The victims are mostly players and staff of a top Russian ice-hockey team, Lokomotiv Yaroslavl, including stars from at least eight countries.
The news sent shock waves through the international hockey community.
The Yakovlev-42 passenger plane was bound for the Belarusian capital, Minsk, but crashed after it failed to gather altitude on takeoff from Yaroslavl Oblast’s Tunoshna airport, around 250 kilometers northeast of Moscow.
The crash, which took place in clear weather conditions, marks the second major air disaster in Russia this year and casts another shadow on Russia’s deplorable air-safety record.
“According to preliminary information, there were 45 people on board the airplane, including 37 passengers and eight crew members,” Emergency Situations Ministry spokesman Sergei Miroshnichenko told a news conference in Moscow.
“As of 6 p.m. [Moscow time], two people have been brought to a city hospital [in Yaroslavl] and 27 dead bodies have been found.”
International reports suggested Russian player Aleksandr Galimov was battling for his life, along with airline crew member Aleksandr Sizov, both of whom were reported to be battling burns from the fiery crash.

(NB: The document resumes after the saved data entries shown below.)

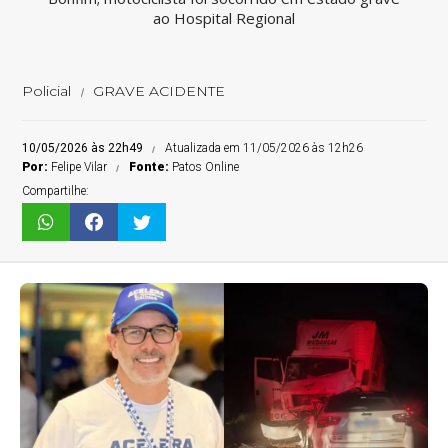
ao Hospital Regional
Policial
GRAVE ACIDENTE
10/05/2026 às 22h49
Atualizada em 11/05/2026 às 12h26
Por:
Felipe Vilar
Fonte:
Patos Online
Compartilhe: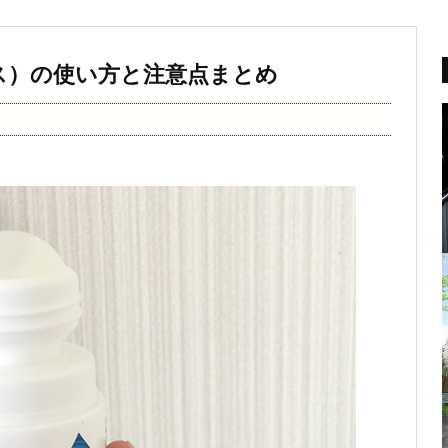
ックス）の使い方と注意点まとめ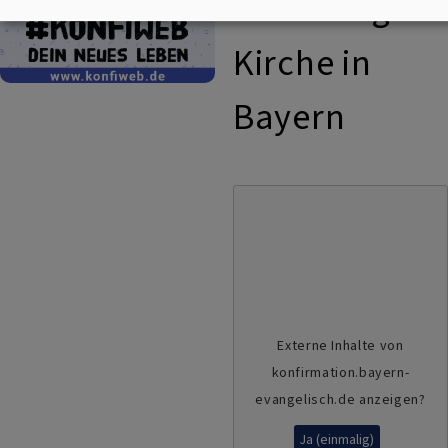
der Evang.
Kirche in
Bayern
Externe Inhalte von
konfirmation.bayern-
evangelisch.de anzeigen?
Ja (einmalig)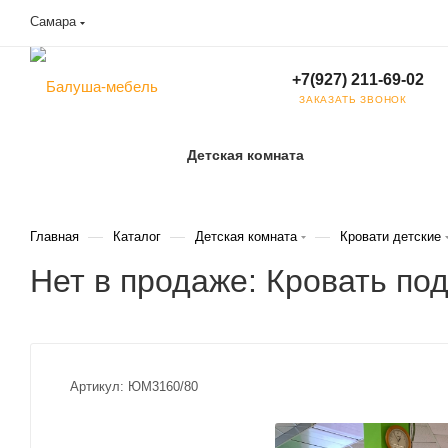
Самара
+7(927) 211-69-02
ЗАКАЗАТЬ ЗВОНОК
Детская комната
—
—
—
Главная
Каталог
Детская комната
Кровати детские
Нет в продаже: Кровать п
Артикул:
ЮМ3160/80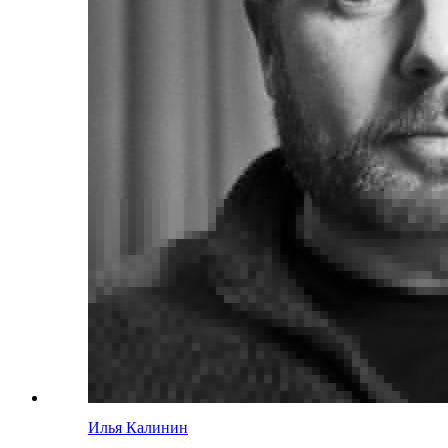
Илья Калинин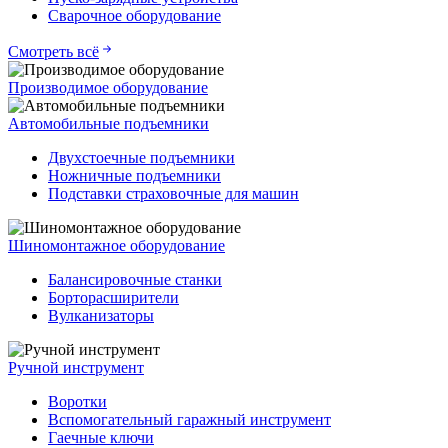
Сварочное оборудование
Смотреть всё
Производимое оборудование
Автомобильные подъемники
Двухстоечные подъемники
Ножничные подъемники
Подставки страховочные для машин
Шиномонтажное оборудование
Балансировочные станки
Борторасширители
Вулканизаторы
Ручной инструмент
Воротки
Вспомогательный гаражный инструмент
Гаечные ключи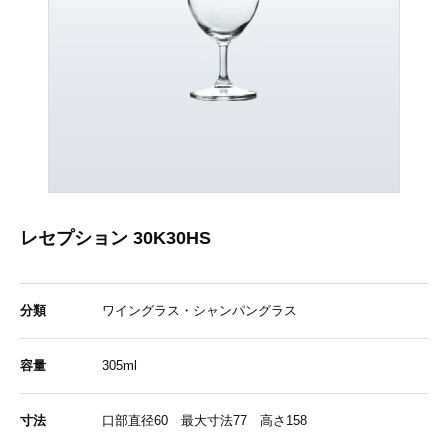
レセプション 30K30HS
分類
ワイングラス・シャンパングラス
容量
305ml
寸法
口部直径60 最大寸法77 高さ158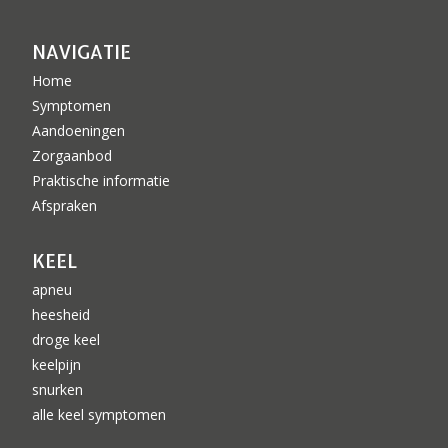
NAVIGATIE
Home
Symptomen
Aandoeningen
Zorgaanbod
Praktische informatie
Afspraken
KEEL
apneu
heesheid
droge keel
keelpijn
snurken
alle keel symptomen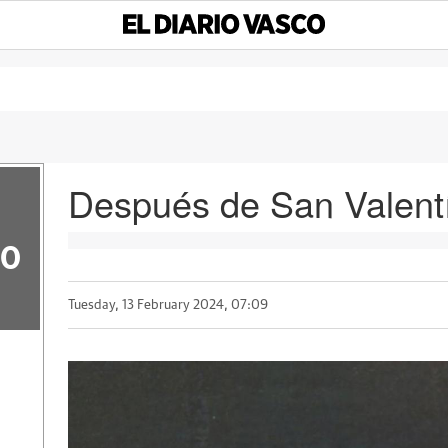
Después de San Valentí
50
Tuesday, 13 February 2024, 07:09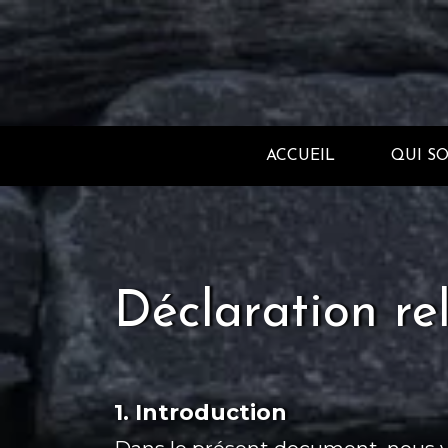
ACCUEIL
QUI S
Déclaration re
1. Introduction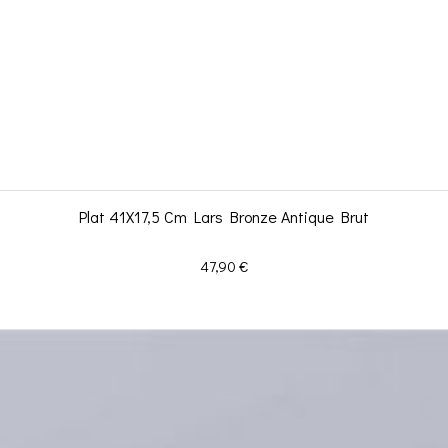
Plat 41X17,5 Cm Lars Bronze Antique Brut
Prix
47,90 €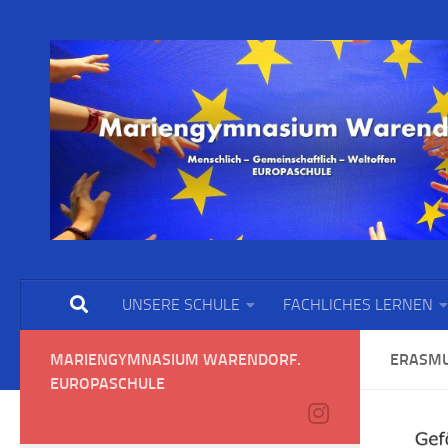
UNSERE SCHULE
FACHLICHES LERNEN
MARIENGYMNASIUM WARENDORF.
ERASM
EUROPASCHULE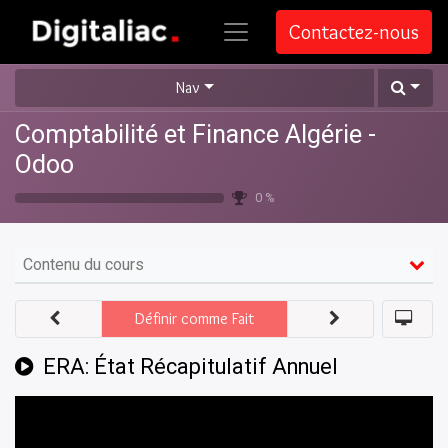
Contactez-nous
Nav
Comptabilité et Finance Algérie -
Odoo
0 %
Contenu du cours
Définir comme Fait
ERA: État Récapitulatif Annuel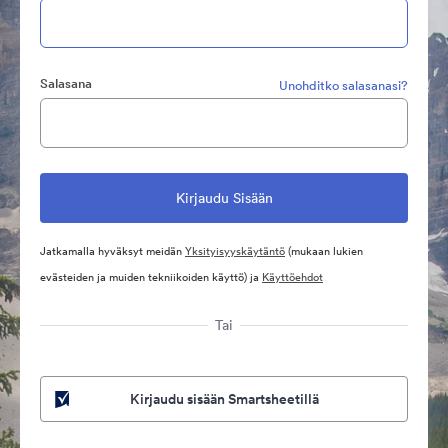
Salasana
Unohditko salasanasi?
Jatkamalla hyväksyt meidän
Yksityisyyskäytäntö
(mukaan lukien
evästeiden ja muiden tekniikoiden käyttö) ja
Käyttöehdot
Tai
Kirjaudu sisään Smartsheetillä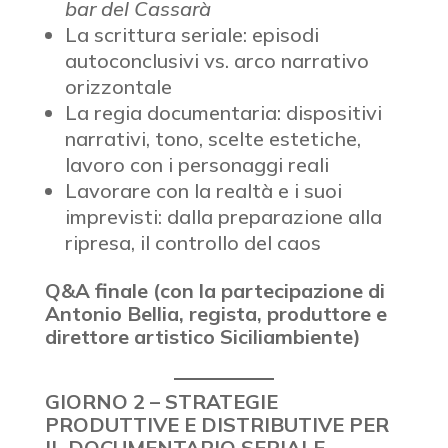
bar del Cassarà
La scrittura seriale: episodi
autoconclusivi vs. arco narrativo
orizzontale
La regia documentaria: dispositivi
narrativi, tono, scelte estetiche,
lavoro con i personaggi reali
Lavorare con la realtà e i suoi
imprevisti: dalla preparazione alla
ripresa, il controllo del caos
Q&A finale (con la partecipazione di
Antonio Bellia, regista, produttore e
direttore artistico Siciliambiente)
GIORNO 2 – STRATEGIE
PRODUTTIVE E DISTRIBUTIVE PER
IL DOCUMENTARIO SERIALE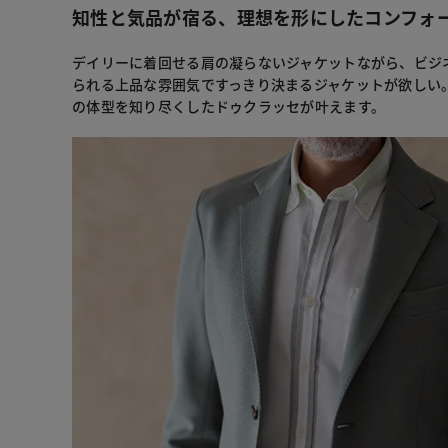
知性と気品が宿る、理想を形にしたコンフォ
デイリーに着回せる肩の凝らないジャケットながら、ビジ
られる上品な雰囲気ですっきり決まるジャケットが欲しい。
の体型を知り尽くしたドゥクラッセが叶えます。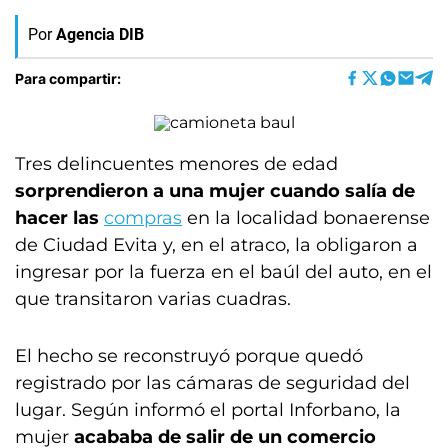
Por
Agencia DIB
Para compartir:
Tres delincuentes menores de edad
sorprendieron a una mujer cuando salía de
hacer las
compras
en la localidad bonaerense
de Ciudad Evita y, en el atraco, la obligaron a
ingresar por la fuerza en el baúl del auto, en el
que transitaron varias cuadras.
El hecho se reconstruyó porque quedó
registrado por las cámaras de seguridad del
lugar. Según informó el portal Inforbano, la
mujer
acababa de salir de un comercio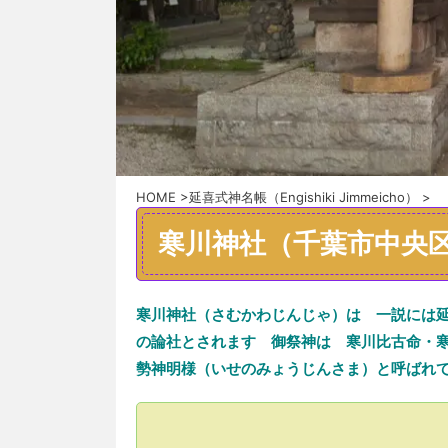
HOME
>
延喜式神名帳（Engishiki Jimmeicho）
>
寒川神社（千葉市中央
寒川神社（さむかわじんじゃ）
は
一説には
の論社
とされます 御祭神は
寒川比古命・
勢神明様
（いせのみょうじんさま）
と呼ばれ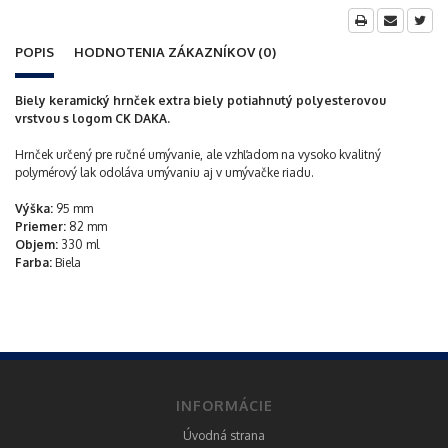
POPIS
HODNOTENIA
ZÁKAZNÍKOV
(0)
Biely keramický hrnček extra biely potiahnutý polyesterovou
vrstvou s logom CK DAKA.
Hrnček určený pre ručné umývanie, ale vzhľadom na vysoko kvalitný
polymérový lak odoláva umývaniu aj v umývačke riadu.
Výška:
95 mm
Priemer:
82 mm
Objem:
330 ml
Farba:
Biela
INFORMÁCIE
Úvodná strana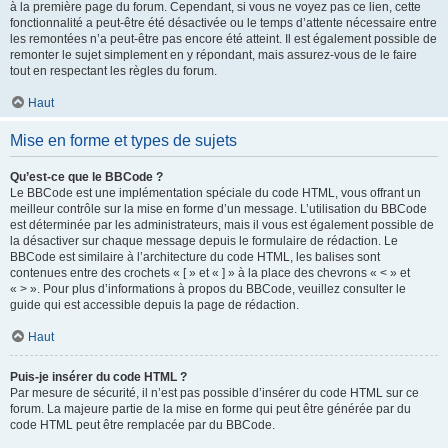
à la première page du forum. Cependant, si vous ne voyez pas ce lien, cette
fonctionnalité a peut-être été désactivée ou le temps d’attente nécessaire entre
les remontées n’a peut-être pas encore été atteint. Il est également possible de
remonter le sujet simplement en y répondant, mais assurez-vous de le faire
tout en respectant les règles du forum.
Haut
Mise en forme et types de sujets
Qu’est-ce que le BBCode ?
Le BBCode est une implémentation spéciale du code HTML, vous offrant un
meilleur contrôle sur la mise en forme d’un message. L’utilisation du BBCode
est déterminée par les administrateurs, mais il vous est également possible de
la désactiver sur chaque message depuis le formulaire de rédaction. Le
BBCode est similaire à l’architecture du code HTML, les balises sont
contenues entre des crochets « [ » et « ] » à la place des chevrons « < » et
« > ». Pour plus d’informations à propos du BBCode, veuillez consulter le
guide qui est accessible depuis la page de rédaction.
Haut
Puis-je insérer du code HTML ?
Par mesure de sécurité, il n’est pas possible d’insérer du code HTML sur ce
forum. La majeure partie de la mise en forme qui peut être générée par du
code HTML peut être remplacée par du BBCode.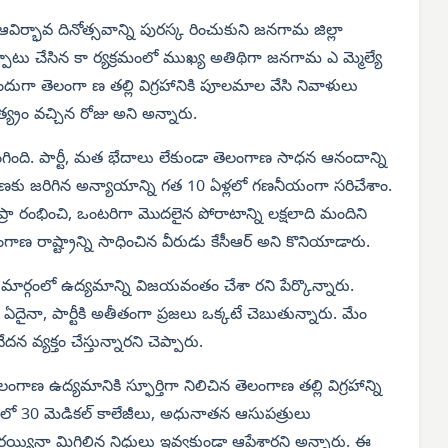
ిర్భావ దినోత్సవాన్ని పురస్క రించుకుని జనగామ జిల్లా
్పాటు చేసిన కా ర్యక్రమంలో ముఖ్య అతిథిగా జనగామ ఎ మ్మెల్యే
 ముందుగా తెలంగా ణ తల్లి విగ్రహానికి పూలమాల వేసి నివాళులు
్య్రం వచ్చిన రోజు అని అన్నారు.
ొంగింది. పార్టీ, మత భేదాలు లేకుండా తెలంగాణ సాధన ఆనందాన్ని
గాణకు జరిగిన అన్యాయాన్ని గత 10 ఏళ్లలో గణనీయంగా సరిచేశాం.
్రా రంభించి, ఒంటరిగా మొదలైన పోరాటాన్ని లక్షలాది మందిని
ణ రాష్ట్రాన్ని సాధించిన వీరుడు కేసీఆర్ అని కొనియాడారు.
మార్గంలో ఉద్యమాన్ని విజయవంతం చేశా రని పేర్కొన్నారు.
ఏదైనా, పార్టీకి అతీతంగా ప్రజలు ఒక్కటే చెబుతున్నారు. మేం
క్తం చేస్తున్నారని చెప్పారు.
ంగాణ ఉద్యమానికి స్ఫూర్తిగా నిలిచిన తెలంగాణ తల్లి విగ్రహాన్ని
్రంలో 30 మెడికల్ కాలేజీలు, అధునాతన ఆసుపత్రులు
ర్తయ్యినా మిగిలిన నిధులు ఇవ్వకుండా ఆపేశారని అన్నారు. ఈ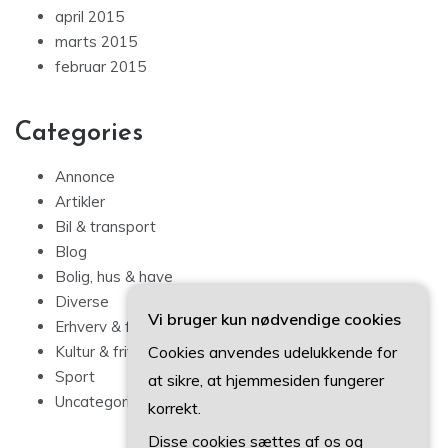
april 2015
marts 2015
februar 2015
Categories
Annonce
Artikler
Bil & transport
Blog
Bolig, hus & have
Diverse
Vi bruger kun nødvendige cookies
Erhverv & forbrug
Cookies anvendes udelukkende for
Kultur & fritid
Sport
at sikre, at hjemmesiden fungerer
Uncategorized
korrekt.
Disse cookies sættes af os og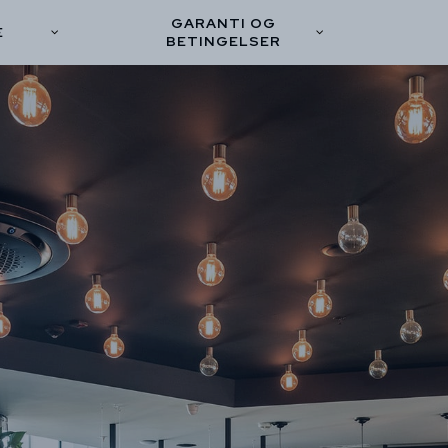
GARANTI OG
E
BETINGELSER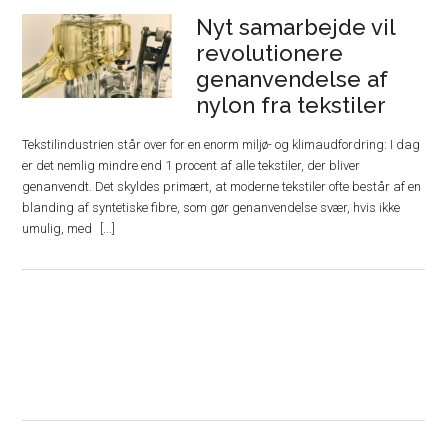
Nyt samarbejde vil
revolutionere
genanvendelse af
nylon fra tekstiler
Tekstilindustrien står over for en enorm miljø- og klimaudfordring: I dag
er det nemlig mindre end 1 procent af alle tekstiler, der bliver
genanvendt. Det skyldes primært, at moderne tekstiler ofte består af en
blanding af syntetiske fibre, som gør genanvendelse svær, hvis ikke
umulig, med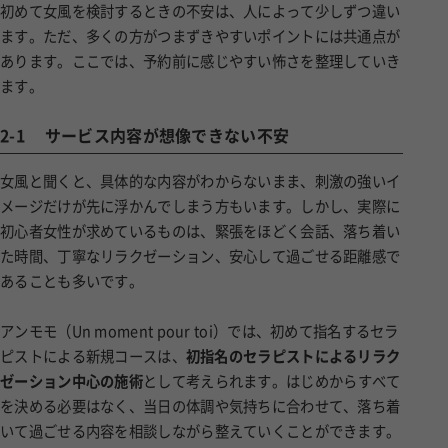
初めて女風を検討するときの不安は、人によって少しずつ違い
ます。ただ、多くの方がつまずきやすいポイントには共通点が
あります。ここでは、予約前に感じやすい怖さを整理していき
ます。
2-1
サービス内容が想像できない不安
女風と聞くと、具体的な内容がわからないまま、刺激の強いイ
メージだけが先に浮かんでしまう方もいます。しかし、実際に
初心者女性が求めているものは、緊張をほどく会話、落ち着い
た時間、丁寧なリラクゼーション、安心して過ごせる距離感で
あることも多いです。
アンモモ（Un moment pour toi）では、初めて指名するセラ
ピストによる新規コースは、
初指名のセラピストによるリラク
ゼーション中心の施術
として考えられます。はじめからすべて
を決める必要はなく、当日の体調や気持ちに合わせて、落ち着
いて過ごせる内容を相談しながら整えていくことができます。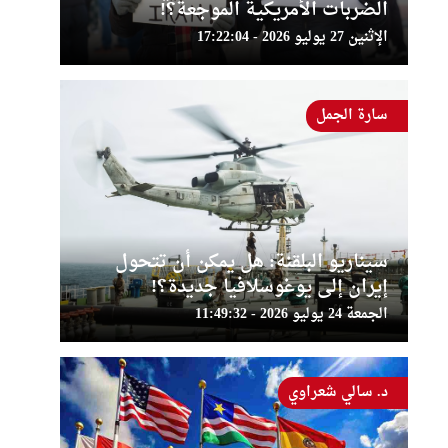
الضربات الأمريكية الموجعة؟!
الإثنين 27 يوليو 2026 - 17:22:04
سارة الجمل
سيناريو البلقنة: هل يمكن أن تتحول
إيران إلى يوغوسلافيا جديدة؟!
الجمعة 24 يوليو 2026 - 11:49:32
د. سالي شعراوي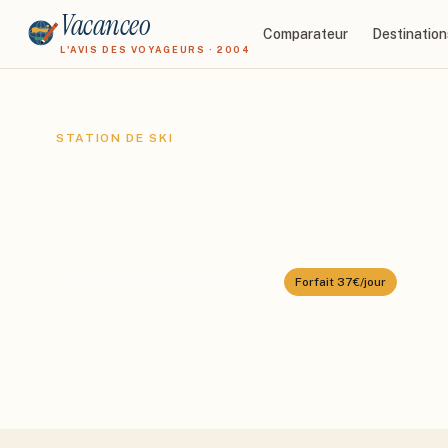
Vacanceo
Comparateur
Destination
L'AVIS DES VOYAGEURS · 2004
STATION DE SKI
Gourette
Domaine :
Gourette
⛰️
1400
–
2400
m
🎿
45
km alpin
Forfait
37€/jour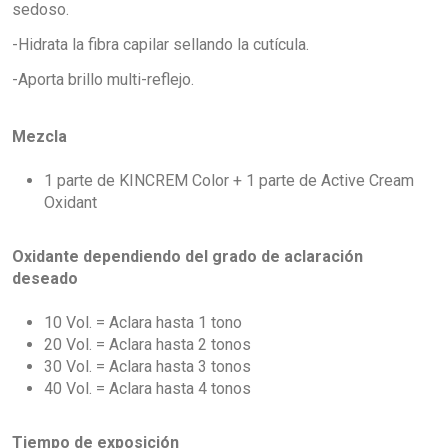
sedoso.
-Hidrata la fibra capilar sellando la cutícula.
-Aporta brillo multi-reflejo.
Mezcla
1 parte de KINCREM Color + 1 parte de Active Cream
Oxidant
Oxidante dependiendo del grado de aclaración
deseado
10 Vol. = Aclara hasta 1 tono
20 Vol. = Aclara hasta 2 tonos
30 Vol. = Aclara hasta 3 tonos
40 Vol. = Aclara hasta 4 tonos
Tiempo de exposición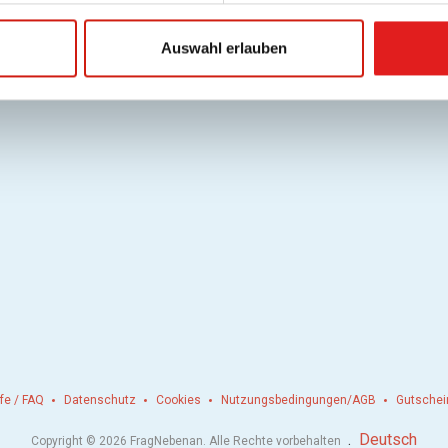
Auswahl erlauben
lfe / FAQ
Datenschutz
Cookies
Nutzungsbedingungen/AGB
Gutschei
.
Deutsch
Copyright © 2026 FragNebenan. Alle Rechte vorbehalten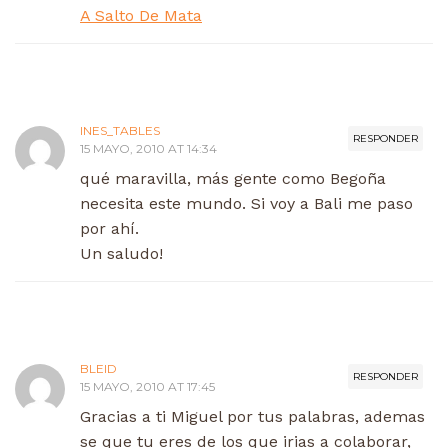
A Salto De Mata
INES_TABLES
RESPONDER
15 MAYO, 2010 AT 14:34
qué maravilla, más gente como Begoña
necesita este mundo. Si voy a Bali me paso
por ahí.
Un saludo!
BLEID
RESPONDER
15 MAYO, 2010 AT 17:45
Gracias a ti Miguel por tus palabras, ademas
se que tu eres de los que irias a colaborar,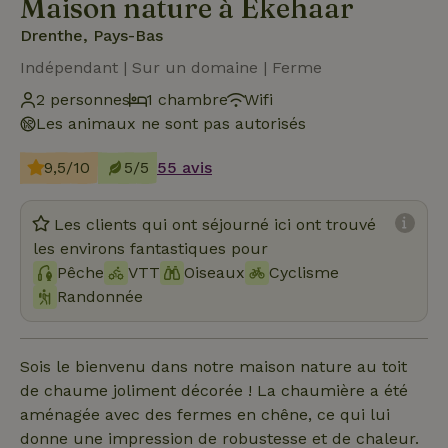
Maison nature à Ekehaar
Drenthe, Pays-Bas
Indépendant | Sur un domaine | Ferme
2 personnes
1 chambre
Wifi
Les animaux ne sont pas autorisés
9,5/10
5/5
55 avis
Les clients qui ont séjourné ici ont trouvé
les environs fantastiques pour
Pêche
VTT
Oiseaux
Cyclisme
Randonnée
Sois le bienvenu dans notre maison nature au toit
de chaume joliment décorée ! La chaumière a été
aménagée avec des fermes en chêne, ce qui lui
donne une impression de robustesse et de chaleur.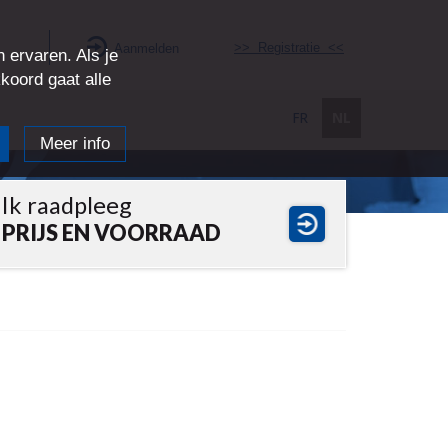
>> Registratie <<
Aanmelden
 ervaren. Als je
kkoord gaat alle
FR
NL
Meer info
Ik raadpleeg
PRIJS EN VOORRAAD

Entire Hockey Team On Plane
The head of the International Ice Hockey Federation, Rene Fasel, called it the “darkest day in the history of our sport.”
“The plane took off at 4 p.m. to play a game in Minsk, with the whole team on board, 37 people — the whole team,” Lokomotiv Yaroslavl club spokesman Vladimir Malkov told the Vesti television channel.
The famed ice hockey club, founded in 1949 and three-time Russian national champions, was due to play Dinamo Minsk on September 9 in the first match of the 2011-12 season for the Continental Hockey League (KHL).
The team was coached by Canadian national Brad McCrimmon and had numerous foreign players on its roster, reportedly including athletes from Russia, Ukraine, Belarus, Czech Republic, Latvia, Slovakia, Germany, and Sweden.
Media throughout those countries quickly filled with tributes to the top-caliber players idolized by youngsters and respected by fellow players and coaches.
Interfax reported there were 11 foreigners aboard the plane. The list of dead passengers includes a number of prominent European players or coaches with extensive careers in the NHL, some of them former world or Olympic champions. Some of them are: Pavol Demitra, captain of the Slovak national team and a 16-year NHL veteran; Belarusian Ruslan Salei; Russians Alyaksandr Vasyunov, Igor Korolev, and Aleksandr Karpovtsev; Latvian Karlis Skrastins; Swedish goalee Stefan Liv; and Czechs Karel Rachunek, Jan Marek, and Josef Vasicek.
Russian Ice Hockey Federation President Vladislav Tretyak offered condolences, “first of all to the families of the victims, and the Lokomotiv Yaroslavl club. I’d like to say that this is a big loss for Russia’s hockey because there were a lot of good players on the team.”
President Dmitry Medvedev was expected to visit the site of the crash in Yaroslav on September 8.
Slew Of Accidents
This latest air disaster comes on the heels of the crash of a Tupolev Tu-134 plane on June 20 in Russia’s Karelia region that killed 47.
Another major catastrophe was narrowly averted on July 11 when the left engine of an Antonov-24 passenger plane burst into flames in midair. The pilot managed a crash landing.
Following that near-disaster, Medvedev issued an order grounding Russia’s aging Soviet-era fleet pending safety checks, with a view to phasing them out of use completely.
The deadly June crash was eventually found to be due to pilot error.
Corruption, lax safety precautions, cost-cutting on maintenance, and Russia’s infamously cavalier attitude toward safety are considered factors in the country’s dismal air safety record.
Prosecutor-General Yury Chaika has ordered an investigation into transport-safety-legislation compliance by Yak Service, the company that owned the Yak-42 passenger plane, as well as the airport and transport administration services.
The Yakovlev-42 model was produced in the 1970s and 1980s as a replacement to the Tupolev-134 and Antonov series.